Page extract:

Blessed Are the Weak
For most banjoists, the fretting hand index finger and middle fingers are the strongest, most dexterous fingers for fretting the banjo. We tend to focus on these fingers for most left hand techniques and give little thought to the ring and pinky fingers. Years ago I discovered that training the pinky and ring fingers of the left hand had an amazing strengthening effect on my entire hand. The following simple little exercise had an enormous positive effect on my left hand strength, coordination, speed and agility.
With the left hand, fret the first string at the ninth fret with the pinky. Pluck that string with your middle finger of the right hand.
Then, fret the third string at the seventh fret with your ring finger. Pluck that string with your thumb.
Make sure your fretting finger gives you a clean, clear tone. Do not settle for buzzing or muffled tone. Make sure you are moving slow enough to accomplish this.
Do not hold down the pinky and ring finger simultaneously. First fret with the pinky and then when fretting the ring finger, let the pinky raise off the string. Don’t hold both fingers down at the same time.
Next, fret the second string at the ninth fret with the pinky. Pluck that string with your index finger.
Then, fret the fourth string at the seventh fret with your ring finger. Pluck that string with your thumb.
Repeat this exercise for five minutes.
Move extremely slowly. Remember, this is not music. This is a technique builder. If the fretting fingers create a clear, bell like tone, then your left hand is doing this correctly.
Rest your hands after the first five minutes for at least five minutes. More rest is better than less.
Repeat this exercise again for five minutes, moving extremely slowly. If this second session feels like too much -stop - you’re done for the day. Rest. You’ve earned it.
If you get anything other than a clear, ringing tone, you are pushing yourself too fast and you must slow down.
At this point on the first day, stop doing this exercise.
It is best at this point to take a two hour break and do a few household chores like washing dishes, doing laundry, mow the lawn etc. Then after two hours of doing something completely different with your hands, you can come back to practicing the banjo for your usual practice, but not this excercise.

Tasks to carry out:
a) Transcribe the part of the banjo exercise that opens with the words "Do not hold" and closes with "doing this correctly.".
b) Answer these questions from the banjo exercise:
(i) At which fret is the first string fretted with the pinky?
(ii) For how long should the hands rest after the first five minutes?
(iii) How long a break does it suggest taking after stopping the exercise on the first day?

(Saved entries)
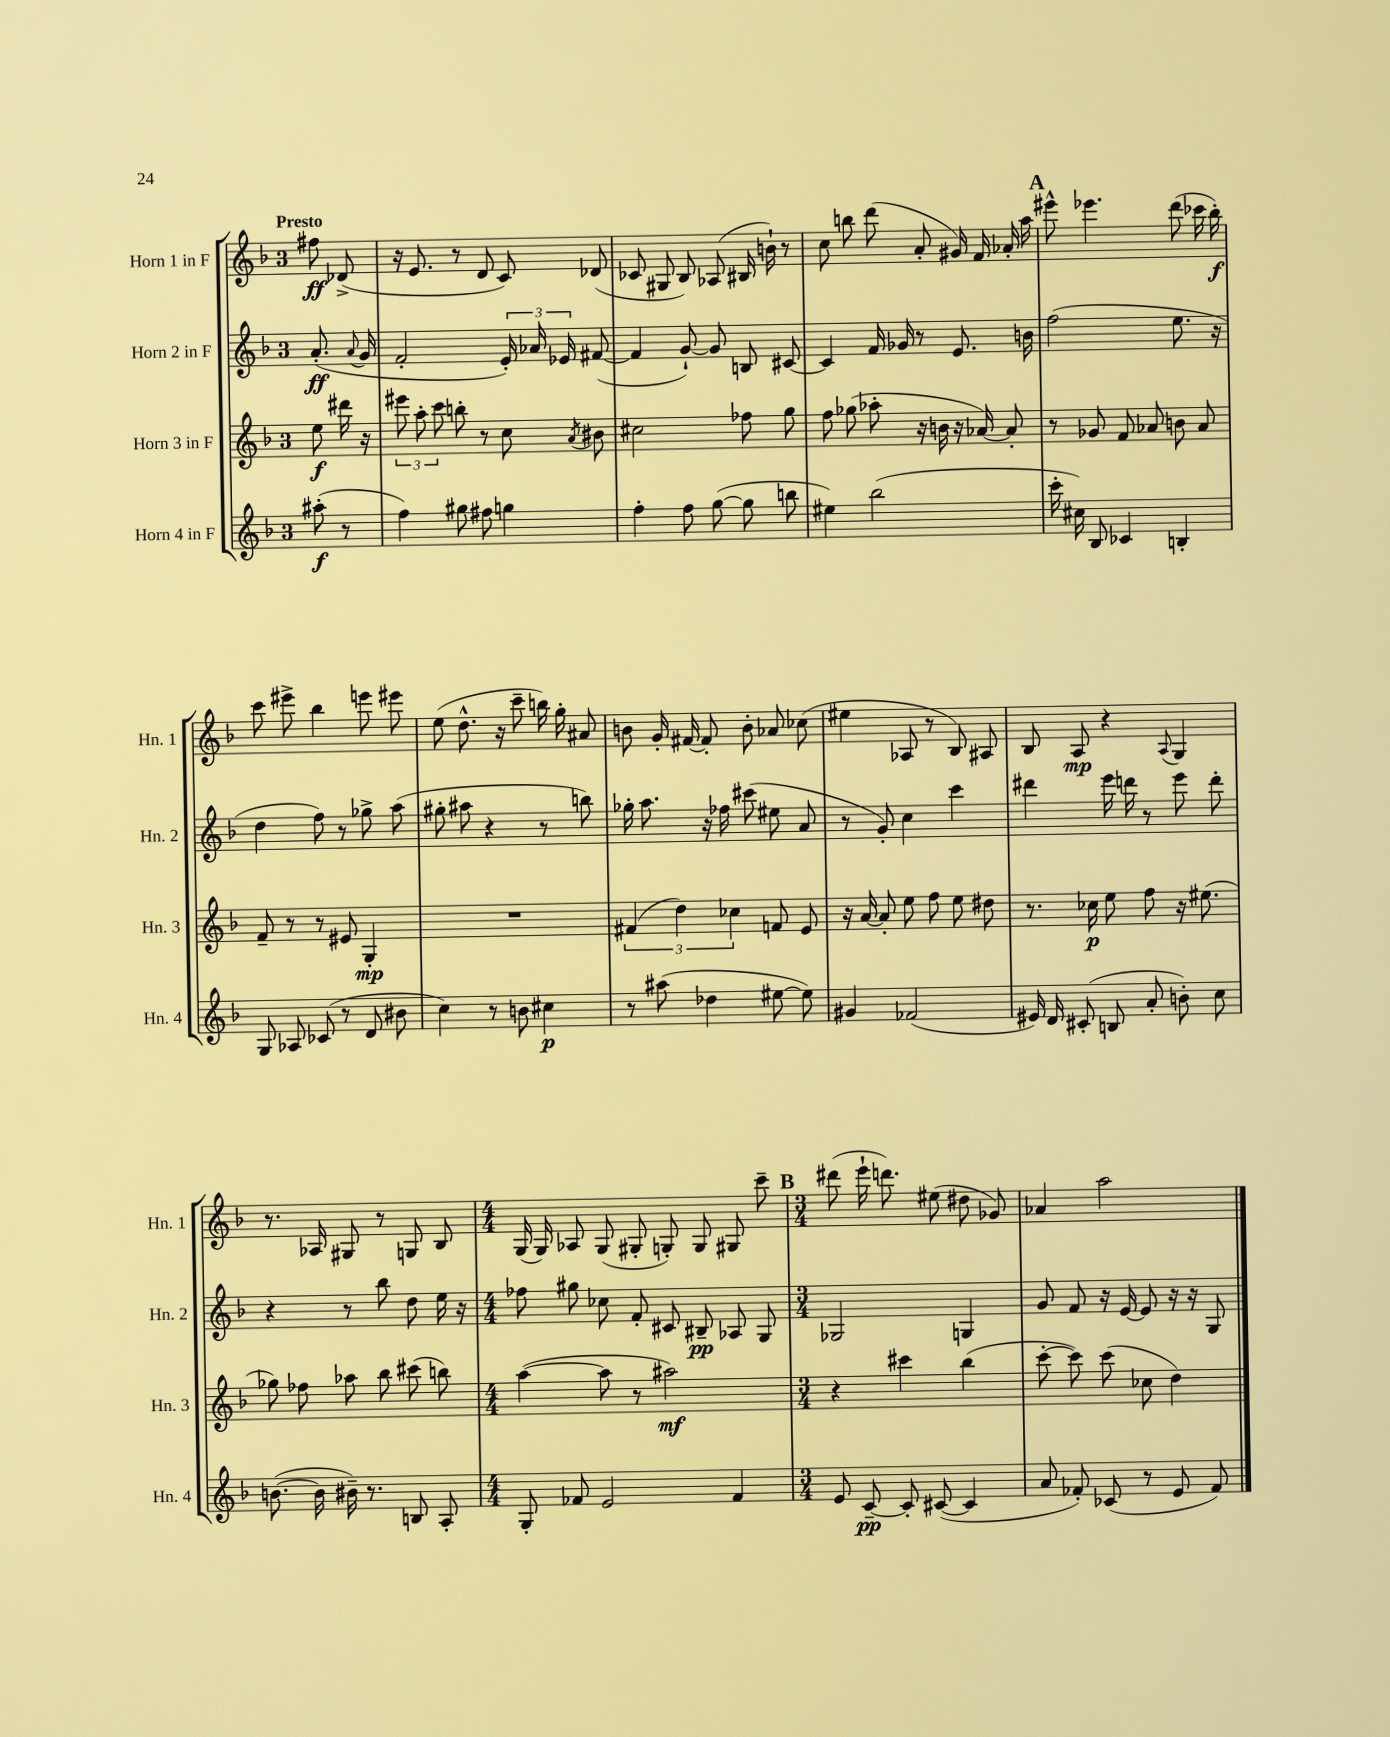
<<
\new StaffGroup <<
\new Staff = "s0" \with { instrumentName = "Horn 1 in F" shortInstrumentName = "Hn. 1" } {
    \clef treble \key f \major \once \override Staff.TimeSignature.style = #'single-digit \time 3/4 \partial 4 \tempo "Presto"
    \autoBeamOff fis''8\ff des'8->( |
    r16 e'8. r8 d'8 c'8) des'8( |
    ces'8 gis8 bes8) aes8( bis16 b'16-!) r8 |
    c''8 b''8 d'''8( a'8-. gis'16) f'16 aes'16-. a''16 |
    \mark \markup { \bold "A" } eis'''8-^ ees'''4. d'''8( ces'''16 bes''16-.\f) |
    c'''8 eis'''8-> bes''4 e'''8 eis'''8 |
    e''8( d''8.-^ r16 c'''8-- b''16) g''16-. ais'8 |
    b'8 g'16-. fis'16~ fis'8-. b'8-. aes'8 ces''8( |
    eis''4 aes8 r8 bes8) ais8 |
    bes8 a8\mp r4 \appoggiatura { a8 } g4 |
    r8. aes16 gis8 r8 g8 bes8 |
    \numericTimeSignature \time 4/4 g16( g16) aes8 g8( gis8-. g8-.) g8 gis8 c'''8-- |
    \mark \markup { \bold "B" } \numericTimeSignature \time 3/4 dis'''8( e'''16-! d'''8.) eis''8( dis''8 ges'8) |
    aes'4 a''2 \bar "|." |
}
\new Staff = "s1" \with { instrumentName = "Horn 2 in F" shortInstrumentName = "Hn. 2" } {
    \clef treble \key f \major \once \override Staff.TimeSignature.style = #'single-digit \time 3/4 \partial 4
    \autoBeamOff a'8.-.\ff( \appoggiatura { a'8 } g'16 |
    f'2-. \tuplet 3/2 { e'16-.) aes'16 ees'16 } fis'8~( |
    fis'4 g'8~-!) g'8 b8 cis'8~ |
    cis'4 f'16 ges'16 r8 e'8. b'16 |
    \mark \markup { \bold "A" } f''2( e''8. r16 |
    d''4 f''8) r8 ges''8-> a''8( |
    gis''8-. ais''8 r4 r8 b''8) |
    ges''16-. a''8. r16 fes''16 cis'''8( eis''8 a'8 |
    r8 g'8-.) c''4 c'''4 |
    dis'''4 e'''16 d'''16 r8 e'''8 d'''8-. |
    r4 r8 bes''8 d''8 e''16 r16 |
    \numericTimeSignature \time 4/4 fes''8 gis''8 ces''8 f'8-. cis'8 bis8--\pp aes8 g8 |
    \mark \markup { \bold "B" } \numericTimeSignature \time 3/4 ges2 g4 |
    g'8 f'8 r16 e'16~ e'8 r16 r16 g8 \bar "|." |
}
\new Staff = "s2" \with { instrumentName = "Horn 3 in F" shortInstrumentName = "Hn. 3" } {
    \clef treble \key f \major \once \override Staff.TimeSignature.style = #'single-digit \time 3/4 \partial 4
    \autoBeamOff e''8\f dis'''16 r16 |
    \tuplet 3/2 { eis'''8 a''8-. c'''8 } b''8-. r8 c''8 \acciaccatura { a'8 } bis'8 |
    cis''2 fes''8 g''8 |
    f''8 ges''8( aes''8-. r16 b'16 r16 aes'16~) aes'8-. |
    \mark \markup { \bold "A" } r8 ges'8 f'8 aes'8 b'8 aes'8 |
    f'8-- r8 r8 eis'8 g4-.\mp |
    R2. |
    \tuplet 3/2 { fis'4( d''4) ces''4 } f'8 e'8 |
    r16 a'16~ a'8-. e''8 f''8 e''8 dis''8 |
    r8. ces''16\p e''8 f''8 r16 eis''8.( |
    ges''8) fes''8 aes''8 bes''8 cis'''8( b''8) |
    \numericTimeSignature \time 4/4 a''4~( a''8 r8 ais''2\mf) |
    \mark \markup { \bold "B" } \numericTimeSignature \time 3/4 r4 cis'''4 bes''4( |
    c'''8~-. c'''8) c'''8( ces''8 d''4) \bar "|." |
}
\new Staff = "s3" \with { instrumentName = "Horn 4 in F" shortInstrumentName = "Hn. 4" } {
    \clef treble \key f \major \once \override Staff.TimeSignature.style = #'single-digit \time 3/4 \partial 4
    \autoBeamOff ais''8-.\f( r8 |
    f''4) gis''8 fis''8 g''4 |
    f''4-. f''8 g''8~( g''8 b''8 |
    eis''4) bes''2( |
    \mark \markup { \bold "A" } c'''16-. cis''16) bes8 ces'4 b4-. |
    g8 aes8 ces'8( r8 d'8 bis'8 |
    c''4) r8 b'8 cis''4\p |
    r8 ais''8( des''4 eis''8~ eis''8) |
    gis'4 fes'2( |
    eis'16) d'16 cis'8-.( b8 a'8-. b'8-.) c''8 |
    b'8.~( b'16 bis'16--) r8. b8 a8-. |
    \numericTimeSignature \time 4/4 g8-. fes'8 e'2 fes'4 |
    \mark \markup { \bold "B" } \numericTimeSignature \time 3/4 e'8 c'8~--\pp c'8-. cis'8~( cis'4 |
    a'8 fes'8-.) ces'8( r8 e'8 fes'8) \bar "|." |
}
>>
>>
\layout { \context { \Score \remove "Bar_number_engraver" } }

Worked answers:
a)
Do not hold down the pinky and ring finger simultaneously. First fret with the pinky and then when fretting the ring finger, let the pinky raise off the string. Don’t hold both fingers down at the same time.
Next, fret the second string at the ninth fret with the pinky. Pluck that string with your index finger.
Then, fret the fourth string at the seventh fret with your ring finger. Pluck that string with your thumb.
Repeat this exercise for five minutes.
Move extremely slowly. Remember, this is not music. This is a technique builder. If the fretting fingers create a clear, bell like tone, then your left hand is doing this correctly.

b)
(i) The ninth fret.
(ii) At least five minutes.
(iii) Two hours.